## LATIHAN A
Jawab pertanyaan berikut berdasarkan tulisan tentang guru bahasa Bali.
(i) Di situs mana dan pada tanggal berapa opini Putu Supartika dimuat?
(ii) Penghargaan apa yang diraih IGB Weda Sanjaya, dan pada tahun berapa?
(iii) Menurut data Kemdikbudristek (2022), bahasa Bali masuk kategori apa, dan apa alasannya?
## LATIHAN B
Salin bagian tulisan tentang guru bahasa Bali, mulai dari "Tidak sedikit guru" dan berakhir pada "dikatakan oleh Supartika.".

## TEKS BACAAN
“Pelestarian Bahasa Bali Hanya “Sebates Munyi” (Putu Supartika)
SAYA MULAI TULISAN ini dengan judul opini Putu Supartika yang dimuat di tatkala.co tanggal 2 Februari 2018 dan sudah dibagikan sebanyak 385 kali. Supartika dengan bahasa beblakasan, tidak makulit-makulitan, alias secara berani dan eksplisit mengkritik guru bahasa Bali yang saat itu demo besar-besaran karena isu bahasa Bali akan dihapuskan dari kurikulum nasional.
Menurutnya guru demo karena takut kehilangan pekerjaan. Setelah bahasa Bali tetap masuk kurikulum, semangat guru bahasa Bali dikatakan kembali melempem. Guru-guru tidak lagi semangat memperjuangkan pengadaan buku berbahasa Bali di perpustakaan sekolah, tidak semangat melakukan pengembangan diri, seperti menulis atau membaca sastra Bali, atau malas melakukan inovasi sehingga pembelajaran bahasa Bali jadi membosankan.
Setelah lima tahun tulisan Supartika itu bagaimana kondisinya sekarang? Apakah guru bahasa Bali masih “sebatas munyi“? Saya tidak mengatakan bahwa opini Supartika sepenuhnya benar tetapi memang ada benarnya.
Tidak sedikit guru bahasa Bali yang totalitas menjadi pendidik, juga produktif menghasilkan karya. Seperti IGB Weda Sanjaya guru SMAN Bali Mandara peraih Rancage tahun 2022, I Wayan Sudiana uru SDN 1 Padangsambian peraih penghargaan guru inspiratif pembelajaran bahasa daerah dari Kemdikbudristek tahun 2023. Masih banyak lagi yang berprestasi, tetapi masih banyak juga guru yang terus bergerak mengembangkan diri seperti yang dikatakan oleh Supartika.
Kebijakan revitalisasi bahasa daerah yang salah satu rangkaian kegiatannya adalah melatih guru bahasa daerah SD dan SMP menjadi guru master menjadi bukti bahwa pemerintah serius meningkatkan kompetensi guru. Mungkinkah karena opini Putu Supartika? Mungkin saja ia. Di era digitalisasi sekarang informasi bisa menyebar dalam hitungan detik.
Dari kiri ke kanan: Nyoman Armaja (Ketua MKKS SMP Kabupaten Buleleng), Putu Primasuta (Kabid PSMP Disdikpora Kabupaten Buleleng), Ketut Wariana (Ketua MGMP Bahasa Bali SMP Kabupaten Buleleng) | Foto: Komang Sujana
Pemerintah sepertinya tidak mau ceroboh. Data Kemdikbudristek (2022) menunjukkan bahwa bahasa Bali dikategorikan aman karena masih digunakan sebagai sarana komunikasi dalam kehidupan sehari-hari orang Bali. Akan tetapi ancaman kepunahan bahasa datang silih berganti. Peran pendidikan sebagai alat pemertahanan bahasa diharapkan tetap terjaga. Komitmen guru sebagai salah satu unsur penting dalam pendidikan juga harus dijaga.

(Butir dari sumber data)
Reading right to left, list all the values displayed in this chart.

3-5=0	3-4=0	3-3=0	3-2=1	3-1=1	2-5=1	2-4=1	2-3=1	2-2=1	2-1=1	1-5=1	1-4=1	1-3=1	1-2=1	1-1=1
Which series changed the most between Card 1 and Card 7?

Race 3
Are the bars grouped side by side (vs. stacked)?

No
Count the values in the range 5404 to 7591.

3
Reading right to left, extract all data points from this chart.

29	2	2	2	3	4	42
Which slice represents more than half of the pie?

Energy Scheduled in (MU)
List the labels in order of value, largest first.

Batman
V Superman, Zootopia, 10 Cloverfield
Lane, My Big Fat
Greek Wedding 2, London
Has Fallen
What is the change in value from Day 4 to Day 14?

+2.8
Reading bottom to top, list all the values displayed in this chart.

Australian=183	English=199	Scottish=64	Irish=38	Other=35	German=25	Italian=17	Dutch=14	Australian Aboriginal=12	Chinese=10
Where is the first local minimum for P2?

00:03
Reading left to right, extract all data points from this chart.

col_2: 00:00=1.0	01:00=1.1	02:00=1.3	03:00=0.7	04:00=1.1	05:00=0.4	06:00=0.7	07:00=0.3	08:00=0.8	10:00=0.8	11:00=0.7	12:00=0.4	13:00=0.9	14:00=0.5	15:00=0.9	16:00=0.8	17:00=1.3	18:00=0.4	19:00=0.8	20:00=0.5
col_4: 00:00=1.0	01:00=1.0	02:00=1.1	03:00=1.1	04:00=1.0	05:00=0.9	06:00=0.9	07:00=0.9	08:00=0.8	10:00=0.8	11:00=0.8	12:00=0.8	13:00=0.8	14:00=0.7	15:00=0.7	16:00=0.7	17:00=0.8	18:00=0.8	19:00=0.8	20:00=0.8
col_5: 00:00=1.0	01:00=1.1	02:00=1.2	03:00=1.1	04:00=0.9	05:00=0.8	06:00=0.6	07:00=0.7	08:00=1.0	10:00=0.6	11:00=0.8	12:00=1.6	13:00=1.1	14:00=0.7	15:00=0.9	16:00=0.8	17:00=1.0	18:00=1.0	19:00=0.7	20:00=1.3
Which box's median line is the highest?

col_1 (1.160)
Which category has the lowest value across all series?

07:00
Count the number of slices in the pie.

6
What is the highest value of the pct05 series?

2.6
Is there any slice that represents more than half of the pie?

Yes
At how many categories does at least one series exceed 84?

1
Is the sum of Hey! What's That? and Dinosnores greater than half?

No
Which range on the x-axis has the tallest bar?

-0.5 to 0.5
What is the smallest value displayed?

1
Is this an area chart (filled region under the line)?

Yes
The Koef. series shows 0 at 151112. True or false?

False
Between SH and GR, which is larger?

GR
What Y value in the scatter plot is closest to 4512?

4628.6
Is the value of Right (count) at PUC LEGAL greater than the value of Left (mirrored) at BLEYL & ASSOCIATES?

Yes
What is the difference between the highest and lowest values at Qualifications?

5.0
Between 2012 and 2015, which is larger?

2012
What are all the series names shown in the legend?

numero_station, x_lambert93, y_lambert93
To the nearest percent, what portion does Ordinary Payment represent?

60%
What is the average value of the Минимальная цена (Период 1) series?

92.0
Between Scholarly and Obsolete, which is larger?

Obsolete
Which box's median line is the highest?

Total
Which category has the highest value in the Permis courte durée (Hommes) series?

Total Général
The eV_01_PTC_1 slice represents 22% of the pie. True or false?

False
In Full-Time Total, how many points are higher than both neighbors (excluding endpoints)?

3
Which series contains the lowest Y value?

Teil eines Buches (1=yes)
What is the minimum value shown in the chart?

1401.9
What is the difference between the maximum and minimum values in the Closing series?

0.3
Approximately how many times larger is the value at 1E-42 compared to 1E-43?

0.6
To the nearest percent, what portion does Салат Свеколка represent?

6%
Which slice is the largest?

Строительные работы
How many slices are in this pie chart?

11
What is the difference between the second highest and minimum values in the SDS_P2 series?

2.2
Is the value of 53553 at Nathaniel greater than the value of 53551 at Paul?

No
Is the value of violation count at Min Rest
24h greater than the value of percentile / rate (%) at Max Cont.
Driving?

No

## HASIL TUGAS A
(i) Di tatkala.co, tanggal 2 Februari 2018.
(ii) Rancage, tahun 2022.
(iii) Kategori aman, karena bahasa Bali masih digunakan sebagai sarana komunikasi dalam kehidupan sehari-hari orang Bali.

## HASIL TUGAS B
Tidak sedikit guru bahasa Bali yang totalitas menjadi pendidik, juga produktif menghasilkan karya. Seperti IGB Weda Sanjaya guru SMAN Bali Mandara peraih Rancage tahun 2022, I Wayan Sudiana uru SDN 1 Padangsambian peraih penghargaan guru inspiratif pembelajaran bahasa daerah dari Kemdikbudristek tahun 2023. Masih banyak lagi yang berprestasi, tetapi masih banyak juga guru yang terus bergerak mengembangkan diri seperti yang dikatakan oleh Supartika.